KIDNEY DISEASE BIOMARKERS

The National Health Measure Survey (NHMS) measured two aspects of kidney function: estimated glomerular filtration rate (eGFR) and the presence of albuminuria. eGFR uses a formula to estimate the amount of blood the kidneys filter per minute, which indicates if and to what extent kidney function is impaired. Albuminuria occurs when albumin (a protein) leaks into the urine from the blood through the kidneys.1 While abnormal levels on either test indicate the presence of some form of kidney damage, they alone cannot diagnose kidney disease.

    Data source and definitions

    The NHMS included two tests for kidney function: estimated glomerular filtration rate (eGFR) and the presence of albuminuria.

    eGFR
    • eGFR was measured via a blood test. Abnormal kidney function using eGFR is defined as a reading of less than 60 mL/min/1.73m.

    Albuminuria
    • Presence of albuminuria was measured via a urine test. The presence of albuminuria is defined as an albumin creatinine ratio (ACR) reading of greater than or equal to 2.5 mg/mmol for males and greater than or equal to 3.5 mg/mmol for females.


IMPAIRED ESTIMATED GLOMERULAR FILTRATION RATE (eGFR)

Estimated glomerular filtration rate measures the rate at which the kidneys filter wastes from the blood, and is considered to be the best measure of kidney function.2 Impaired eGFR levels indicate that the kidneys are not working properly.

In 2011–12, 3.6% or around 620,000 people aged 18 years and over had impaired eGFR, with no significant difference between men (3.3%) and women (3.9%). Rates of impaired eGFR were very low for people aged under 54 years (less than 1%) but then markedly increased to 29.6% of people aged 75 years and over.

Around one in ten adults (10.9%) with impaired eGFR self-reported that they had kidney disease as a current and long-term health condition.

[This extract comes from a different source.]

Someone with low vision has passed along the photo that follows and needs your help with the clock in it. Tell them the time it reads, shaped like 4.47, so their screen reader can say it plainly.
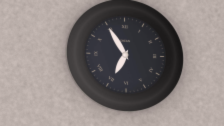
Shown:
6.55
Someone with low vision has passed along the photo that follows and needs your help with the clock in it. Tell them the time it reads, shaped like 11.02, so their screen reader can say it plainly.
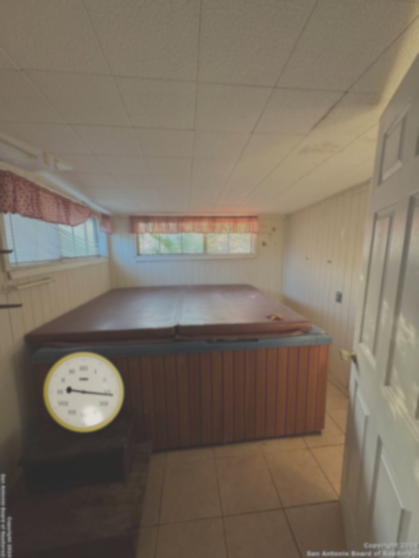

Graph Image for Persons aged 18 years and over - Proportion with impaired estimated glomerular filtration rate (eGFR), 2011-12


High blood pressure is an important risk factor for chronic kidney disease as high blood pressure can damage the blood vessels supplying the kidneys.3 People who had high blood pressure in 2011–12 were more likely than those with normal blood pressure to have impaired eGFR (7.2% compared with 2.7%). The NHMS also showed that obesity, which is another risk factor for kidney disease, is also related to eGFR. In 2011-12, people who were obese had higher rates of impaired eGFR than those of normal weight or underweight (4.2% compared with 2.7%).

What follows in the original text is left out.